### Task set:
[A] Update the text on dreams in games and comics by writing out everything from "- In the beginning" down to "and Girl strip." again, with "expansion" changed to "add-on".
[B] According to the text on dreams in games and comics, what ends up replacing telephones in the epilogue of Zak McCracken And The Alien Mindbenders?

═══ Text provided ═══

- Dragon Quest IV has a rather literal example of this during its fifth chapter. Anyone who spends the night at the Strathbaile Inn dreams of the same thing: a Girl in the Tower pleading for someone, anyone to stop her boyfriend's ambitions of wiping out humankind. Later, the dream changes to show Rose's death at the hands of thugs and Psaro Completely Missing the Point of her Last Request.
- Final Fantasy VIII makes use of this in the plot, with characters remembering past events of other people in dreams.
- The Legend of Zelda: Ocarina of Time has Princess Zelda and Link with prophetic dreams about Ganondorf (the latter before he's even met the man). And this is before they get their respective Triforces. It might have something to do with legends about Hylian ears being designed to hear the messages of the gods...
- In the beginning of Zak McCracken And The Alien Mindbenders, Zak has a surreal dream containing several important plot points, and it's shared with Annie, the secondary protagonist. In the epilogue, once mankind's psychic potential has been freed, dream sharing ends up replacing telephones.
- The Elder Scrolls III: Morrowind
- Physical God Big Bad Dagoth Ur can manipulate and corrupt people in their dreams. This is also how he communicates with his agents, the Sleepers and Dreamers. The Nerevarine will start getting them as he/she progresses in the main storyline.
- In the Bloodmoon expansion, this is how Hircine, Daedric Prince of the Hunt and Big Bad of the expansion, communicates with his werewolf servants.
- This happens in a series of early 8-Bit Theater strips, collectively known as the "weird ones".
- Parodied in this Cat and Girl strip.
- Pretty much anyone on or near Skaia in Homestuck has these. Although technically, the dreams are just waking up in another body. Eventually, players go there as their waking selves, either by traversing their gates, building/flying their way there, or more rarely, via god tier resurrection.
- That is, for the Prospit players. For the Derse players, their dreams are prophetic in a wholly different manner - they listen to the whisperings of Eldritch Abominations that exist beyond the session.
- Then there's the matter of players of dead dreamselves, who end up dreaming in the furthest ring, as Karkat and Jade find out the hard way while Feferi figures this is the case all along and allows her dream self to get killed to prove the eldritch abominations aren't all that bad. Feferi also convinces the gods to produce dream bubbles for her and Jade to dream within, which seem to allow those within them to lucidly dream.
- Dave Davenport of Narbonic had a couple of bizarre dreams that, in hindsight, outlined the major plot developments of the rest of the webcomic. Dave was a potential Mad Scientist that Helen was keeping artificially suppressed, not a psychic, but that may or may not count given the details of the setting.
- What's New? with Phil and Dixie warns that it's important not to overdo this.

═══ Listed entries ═══

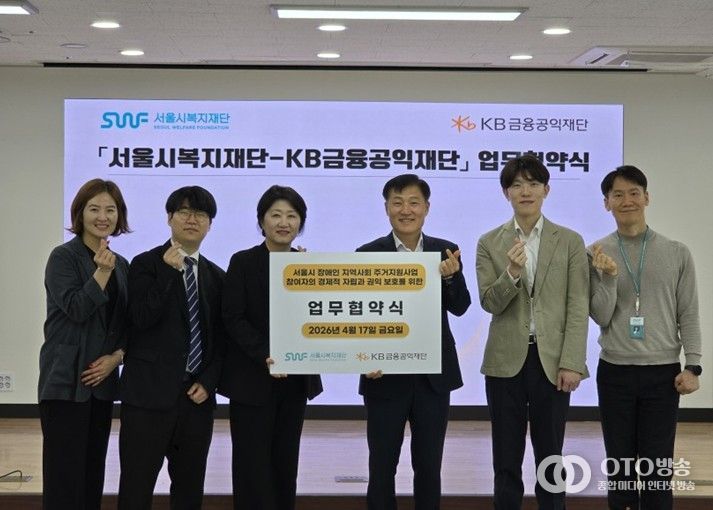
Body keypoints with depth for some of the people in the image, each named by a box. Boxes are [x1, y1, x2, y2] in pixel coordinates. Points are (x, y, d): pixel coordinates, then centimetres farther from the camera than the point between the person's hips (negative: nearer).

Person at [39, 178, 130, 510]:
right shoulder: (63, 257, -5)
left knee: (93, 469, 9)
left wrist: (115, 357, -1)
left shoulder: (121, 265, 12)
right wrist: (101, 273, -23)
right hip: (66, 381, -6)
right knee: (64, 471, -6)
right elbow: (76, 310, -15)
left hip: (102, 380, 6)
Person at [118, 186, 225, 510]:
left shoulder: (216, 276, 13)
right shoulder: (146, 264, 1)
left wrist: (208, 382, 0)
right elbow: (141, 319, -12)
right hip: (149, 393, -4)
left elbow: (221, 338, 13)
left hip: (197, 396, 4)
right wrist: (168, 271, -17)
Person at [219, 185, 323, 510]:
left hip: (296, 378, 4)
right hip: (253, 379, -4)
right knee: (253, 462, -1)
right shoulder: (243, 262, -3)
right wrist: (265, 356, -21)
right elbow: (233, 318, -10)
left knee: (285, 460, 10)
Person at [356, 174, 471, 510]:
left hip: (434, 375, 2)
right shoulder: (367, 254, -4)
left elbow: (460, 308, -4)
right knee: (381, 468, 7)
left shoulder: (445, 252, 2)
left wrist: (451, 277, -23)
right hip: (385, 376, -2)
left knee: (429, 467, 12)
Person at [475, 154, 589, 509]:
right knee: (506, 460, 8)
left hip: (552, 360, 0)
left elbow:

═══

### Task-by-task outputs:
[A]
- In the beginning of Zak McCracken And The Alien Mindbenders, Zak has a surreal dream containing several important plot points, and it's shared with Annie, the secondary protagonist. In the epilogue, once mankind's psychic potential has been freed, dream sharing ends up replacing telephones.
- The Elder Scrolls III: Morrowind
- Physical God Big Bad Dagoth Ur can manipulate and corrupt people in their dreams. This is also how he communicates with his agents, the Sleepers and Dreamers. The Nerevarine will start getting them as he/she progresses in the main storyline.
- In the Bloodmoon add-on, this is how Hircine, Daedric Prince of the Hunt and Big Bad of the add-on, communicates with his werewolf servants.
- This happens in a series of early 8-Bit Theater strips, collectively known as the "weird ones".
- Parodied in this Cat and Girl strip.

[B] Dream sharing.